Similarly, clause 3 of the settlement reads as under :-
"3. Social Security, & Resgttlement Package At the suggestion of the Government of Maharashtra, the Company agrees to re-introduce the Social Security & Resettlement Package, which has already been availed of by approximately 550 workmen on a purely voluntary basis for a further period of six months".
46. The third and last contention of Shri Rele is that clause 3 of the settlement specifically provided for social security and resettlement package in the form of voluntary retirement benefit which has been availed of by a substantial number of workmen as many as 1000 and, therefore, it was an error of law to hold that there was any retrenchment.
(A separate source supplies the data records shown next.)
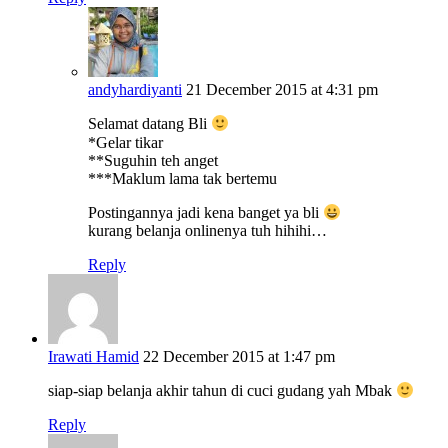
andyhardiyanti
21 December 2015 at 4:31 pm
Selamat datang Bli
*Gelar tikar
**Suguhin teh anget
***Maklum lama tak bertemu
Postingannya jadi kena banget ya bli
kurang belanja onlinenya tuh hihihi…
Reply
Irawati Hamid
22 December 2015 at 1:47 pm
siap-siap belanja akhir tahun di cuci gudang yah Mbak
Reply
Reliance has been placed on the definition of "retrenchment" appearing in section 2(oo) of the I.D. Act which specifically excludes voluntary retirement.
(c) termination of the service of a workman on the ground of continued ill health."
Clause 3 of the settlement reads as under :
"3. Social Security & Resettlement Package. At the suggestion of the Government of Maharashtra, the Company agrees to re-introduce the Social Security & Resettlement Package, which has already been availed of by approximately 550 workmen on a purely voluntary basis for a further period of six months."
47. Evidence of D'Costa, General Secretary of the Union and of R.K. Lal, Factory Manager shows that it was as a result of lifting of the lockout on 22nd June, 1989 when the workmen were redeployed, that a substantial number of them were rendered surplus. 1000 workmen accepted voluntary retirement benefits and excluding these 1000 workmen, another 500 workmen were rendered surplus. Evidence of R.K. Lal further shows that skilled workers were given unskilled job. New factories were opened at Khamgaon, Yaotmal, Sumarpur and Orai. Fresh workmen at Khamgaon were 300, at Yaotmal, 130, at Sumarpur, 160 and at Orai 250 at lesser wages. It is on the basis of this evidence that the Tribunal has come to the conclusion that the surplus workmen have been removed by the petitioner though not by way of retrenchment but by way of introducing voluntary retirement scheme. What the workmen had consented in terms of clause 2 was only right of the company to redeploy them for one of the 3 purposes mentioned in sub-clauses (a), (b) and (c) of clause 2. It is difficult to read in clause 2 any consent on the part of the workmen to adversely change any condition of service without complying with the mandate of section 9-A of I.D. Act. Assuming that in exercise of the right under Clause 2 of the settlement, the company redeployed the workmen for any of the three purposes namely (a) meeting the business exigencies (including changing market requirements) with regard to existing and new products etc. (b) introduction of new products/processes/ technoligies, computerisation and improved systems of work etc. and (c) improvements in quality, manufacturing cost, productivity etc. If such a change adversely affected the workmen, in my view, compliance with the provisions of section 9-A was absolutely essential. That not having been done, it is not possible to accept Shri Rele's contention that there was no retrenchment in view of clause 3 of the settlement.